Questions =
1. Set down the passage on critical thinking word for word, between "These are the" and "lot of contemplation.", inclusive.
2. Extend the passage on claims, issues, and arguments in critical thinking, picking up after its final sentence.

Text segment =
Segment Open
The wise person is the one who wishes to keep such
errors to a minimum and who knows how to do it.
Claims are basic elements in critical thinking; they are
the things we say, aloud or in writing, to convey
information to express our opinions or beliefs.
These are the basic building blocks of critical thinking: claims,
issues, and arguments. Identifying these elements, including
separating them out from embellishments and impostors, and
analyzing and evaluating them are what critical thinking is all
about.
Many claims require little or no critical evaluation. They are so
obviously true (or false, as the case may be) that nobody
would see any need for a close examination. If you have a
sore throat, you tend to know it without a lot of contemplation.
But many claims can and should be given a close look and
evaluation—claims about important personal decisions
(Should you marry the person you’re seeing?), about societal
and political matters (What is the best political system?),
about the nature of the world (Do God and supernatural
things exist?). Some people hold offices in which their
decisions deeply affect others; perhaps the claims they make
about such decisions should be given an especially high level
of scrutiny.
Whenever we call a claim into question—that is, when we
ask questions about its truth or falsity—we raise an
issue. Claims, construed as issues and supported (or
not) by arguments, are the central focus of critical
thinking. The concept of an issue is very simple; an
issue is nothing more than a question—in fact, we can
use the two words interchangeably—the question is
simply whether a given claim is true or not.
Take, for example, the claim “There is an identical you
who lives in a different dimension.” What sort of
evidence would support such a claim? What sort of
evidence would support saying it is false? We have no
idea. Almost any claim about different “dimensions” or
“planes” or “parallel universes” would be apt to suffer
from the same problem.
Once we identify an issue, the next task is to weigh the
reasons for and against the claim and try to
determine its truth or falsity. This is where arguments
enter the picture. And arguments, we should say
right here, are the single most important ingredient in
critical thinking. Although it can get complicated, at
its core the idea is simple: We produce an argument
when we give a reason for thinking that a claim is
true.
A claim that is offered as a reason for believing another
claim is a premise. The claim for which a premise is
supposed to give a reason is the conclusion of the
argument.
What Arguments Are Not

When we use the word “argument,” we are not talking


about two people having a feud or fuss about
something. That use of the word has nothing much
to do with critical thinking, although many a heated
exchange could use some. Remember, arguments,
in our sense, do not even need two people; we
make arguments for our own use all the time.
Arguments can also be difficult to identify because
they are easily confused with two other kinds of
things: explanations and attempts to persuade.
We’ll have a brief look at each.
Some writers define an argument as an attempt to
persuade somebody of something. This is not correct.
An argument attempts to prove or support a
conclusion. When you attempt to persuade someone,
you attempt to win him or her to your point of view;
trying to persuade and trying to argue are logically
distinct enterprises. True, when you want to persuade
somebody of something, you might use an argument.
Segment Closed
Given information =
Segment Open
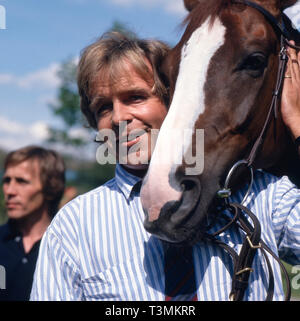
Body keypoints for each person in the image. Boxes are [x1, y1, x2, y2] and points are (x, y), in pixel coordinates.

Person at [30, 31, 300, 301]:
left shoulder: (259, 193)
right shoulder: (74, 227)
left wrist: (297, 125)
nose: (119, 117)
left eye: (135, 97)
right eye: (103, 108)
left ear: (175, 102)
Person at [0, 145, 65, 301]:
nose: (10, 191)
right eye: (7, 180)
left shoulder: (67, 246)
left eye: (22, 181)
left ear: (51, 187)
Segment Closed
Your written answers =
1.
These are the basic building blocks of critical thinking: claims,
issues, and arguments. Identifying these elements, including
separating them out from embellishments and impostors, and
analyzing and evaluating them are what critical thinking is all
about.
Many claims require little or no critical evaluation. They are so
obviously true (or false, as the case may be) that nobody
would see any need for a close examination. If you have a
sore throat, you tend to know it without a lot of contemplation.

2.
But not all arguments attempt to persuade, and many
attempts to persuade do not involve arguments. In fact,
giving an argument is often one of the least effective
methods of persuading people—which, of course, is
why so few advertisers bother with arguments.
Propaganda, for example, is an effective means of
persuasion. Flattery has been known to work, too.
TWO KINDS OF GOOD ARGUMENTS

Logicians recognize two kinds of good arguments: A


good “deductive” argument and a good “inductive”
argument. Before we explain these arguments, we
should point out that the distinction between the
two is second nature to instructors of critical
thinking, and it is easy for them (and for us) to
sometimes forget that it is new to many people.
Deductive Arguments
The first type of good argument, a good deductive argument,
is said to be “valid,” which means it isn’t possible for the
premises to be true and the conclusion false. Take this
argument about one of our former students:
Premise: Josh Fulcher lives in Alaska.
Conclusion: Therefore, Josh Fulcher lives in the United
States.
This is a valid argument because it isn’t possible for Josh
Fulcher to live in Alaska and not live in the United States.
One more example:
To put all this differently, the premises of a good deductive
argument, assuming they are true, prove or demonstrate
the conclusion.
The Two Parts of an Argument
As we said, an argument, whether deductive or
inductive, has two parts, and one part is presented
as a reason for believing the other part is true. The
cardinal rule of argument identification is, therefore,
elementary. You need at least two claims, and the
word “therefore” or an equivalent must stand, either
explicitly or implicitly, before one of them.

An argument consists of two parts, one of which (the


premise or premises) demonstrates or supports the
other part (the conclusion).
Inductive Arguments
The premises of the other type of good argument, a good
inductive argument, don’t prove or demonstrate the
conclusion. They support it. This means that, assuming
they are true, they raise the probability that the
conclusion is true. Premise: Fulcher lives in Alaska.
Conclusion: Therefore, he uses mosquito repellent.
Fulcher’s living in Alaska makes it more probable that
Fulcher uses mosquitorepellent.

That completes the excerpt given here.